In normal circumstances, there shouldn't be any pressure in the drain, but problems and/or heavy rainfall can affect the system, which could cause that rubber adapter to dislodge itself and with the added possibility of backflow out into the room. A solid connector should provide a lot more defence, with the system overflowing externally first if an issue ever occurs.

When you're ready, I'd dig out the concrete around that black collar going into the floor, it needs to be replaced regardless if you want a water and air tight joint. Given the probably age of the pipework, the seals in the fittings will have hardened and once disturbed, will not work again.

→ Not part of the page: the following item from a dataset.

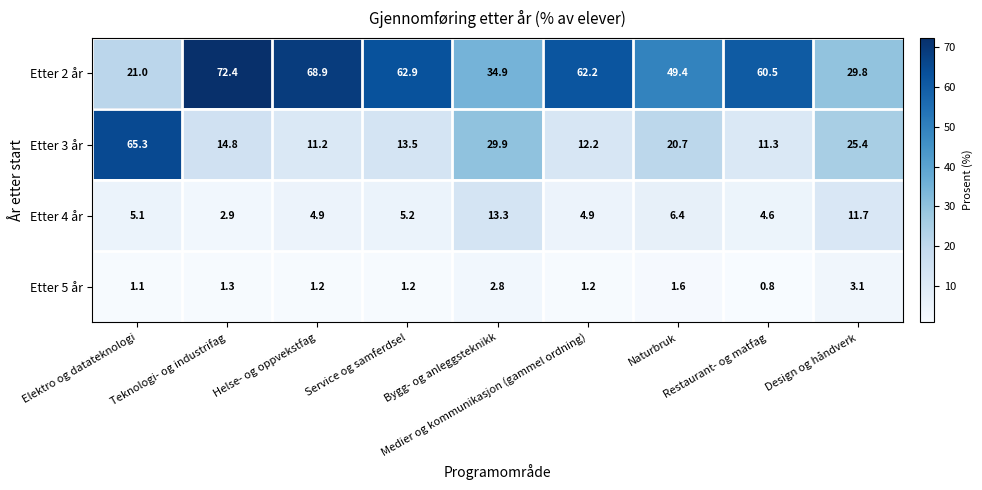

List the series in order of their peak value, highest first.

Etter 2 år, Etter 3 år, Etter 4 år, Etter 5 år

If you look down the junction with the aid of a torch, you should be able to ascertain the material the pipework below is made of, and get a suitable collar to make a new joint ready. If not immediately using the drain it will need capping to prevent odours coming back up into the space above.
 
In normal circumstances, there shouldn't be any pressure in the drain, but problems and/or heavy rainfall can affect the system, which could cause that rubber adapter to dislodge itself and with the added possibility of backflow out into the room. A solid connector should provide a lot more defence, with the system overflowing externally first if an issue ever occurs.

When you're ready, I'd dig out the concrete around that black collar going into the floor, it needs to be replaced regardless if you want a water and air tight joint. Given the probably age of the pipework, the seals in the fittings will have hardened and once disturbed, will not work again.

If you look down the junction with the aid of a torch, you should be able to ascertain the material the pipework below is made of, and get a suitable collar to make a new joint ready. If not immediately using the drain it will need capping to prevent odours coming back up into the space above.

Hi thanks for the explanation, to confirm can you link online to a suitable solid connector and will that connector take sink/dishwasher waste or is it just a cap?
 
Fit a 110mm socket onto the end of the pipe coming out the floor, then fit one of these into that. 110mm Double Waste Adaptor 40mm & 40mm (plastics-express.co.uk) Connect wastes as normal, the compression joints (assuming done properly) will ensure air and water tightness, even if the pipework was to fill with water.

Thanks for that, I guess it's either this route or drill out through rear wall and have a gulley outside then connect into main drain.

If you wanted just to lose the soil stack completely if we went down that route, how would you 'block it off'?
 
Hi, I just need to ask, can I cut this soil stack down, just above where the existing connections have been made then stick a durgo on top (think they are just push fit? it needs to be out the way for a plasterer next week.
 
I have a AAV that my builder got for me, thats a durgo valve right? is it just a push fit item after the cut has been made?